= YOUR TASK =
State how many of the lines below contain the word "software", matching case exactly. Reply with the number alone.

Top of RECORDS SHOWN

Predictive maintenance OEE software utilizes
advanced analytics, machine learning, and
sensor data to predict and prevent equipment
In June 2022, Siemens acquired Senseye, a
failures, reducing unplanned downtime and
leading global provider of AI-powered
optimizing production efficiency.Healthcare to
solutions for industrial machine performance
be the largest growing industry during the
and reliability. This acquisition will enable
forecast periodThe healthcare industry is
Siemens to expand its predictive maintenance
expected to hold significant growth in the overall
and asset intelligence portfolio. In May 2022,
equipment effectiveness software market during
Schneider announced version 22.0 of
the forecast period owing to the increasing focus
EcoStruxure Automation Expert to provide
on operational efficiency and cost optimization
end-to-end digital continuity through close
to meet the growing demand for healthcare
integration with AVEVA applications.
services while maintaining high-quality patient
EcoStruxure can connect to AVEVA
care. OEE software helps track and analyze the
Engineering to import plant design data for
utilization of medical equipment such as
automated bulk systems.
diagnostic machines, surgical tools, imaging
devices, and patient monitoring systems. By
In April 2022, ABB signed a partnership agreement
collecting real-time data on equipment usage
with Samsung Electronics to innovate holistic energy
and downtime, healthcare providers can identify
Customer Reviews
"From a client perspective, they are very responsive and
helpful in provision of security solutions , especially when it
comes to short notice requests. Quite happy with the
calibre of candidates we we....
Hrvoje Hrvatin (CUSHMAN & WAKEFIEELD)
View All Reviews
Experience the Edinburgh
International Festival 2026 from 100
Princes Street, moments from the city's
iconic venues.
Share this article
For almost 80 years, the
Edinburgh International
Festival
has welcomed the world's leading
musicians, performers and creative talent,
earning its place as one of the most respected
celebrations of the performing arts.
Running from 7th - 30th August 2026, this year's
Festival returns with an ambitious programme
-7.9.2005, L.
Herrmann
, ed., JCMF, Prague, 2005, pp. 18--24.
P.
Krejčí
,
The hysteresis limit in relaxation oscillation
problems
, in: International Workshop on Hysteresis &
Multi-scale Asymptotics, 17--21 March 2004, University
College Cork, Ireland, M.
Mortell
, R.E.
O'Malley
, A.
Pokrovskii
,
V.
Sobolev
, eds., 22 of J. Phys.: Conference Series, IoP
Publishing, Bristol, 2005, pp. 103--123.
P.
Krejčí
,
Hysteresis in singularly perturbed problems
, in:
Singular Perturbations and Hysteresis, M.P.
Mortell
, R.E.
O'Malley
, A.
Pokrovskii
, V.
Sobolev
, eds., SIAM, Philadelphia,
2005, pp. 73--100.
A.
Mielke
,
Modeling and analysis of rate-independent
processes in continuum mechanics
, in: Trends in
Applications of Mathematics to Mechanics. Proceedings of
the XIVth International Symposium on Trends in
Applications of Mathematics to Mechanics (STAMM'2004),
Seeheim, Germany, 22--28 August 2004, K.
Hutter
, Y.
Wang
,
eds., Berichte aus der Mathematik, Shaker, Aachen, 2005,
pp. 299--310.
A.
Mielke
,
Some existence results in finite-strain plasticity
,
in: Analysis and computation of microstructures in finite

Bottom of RECORDS SHOWN

= WORKED SOLUTION =
3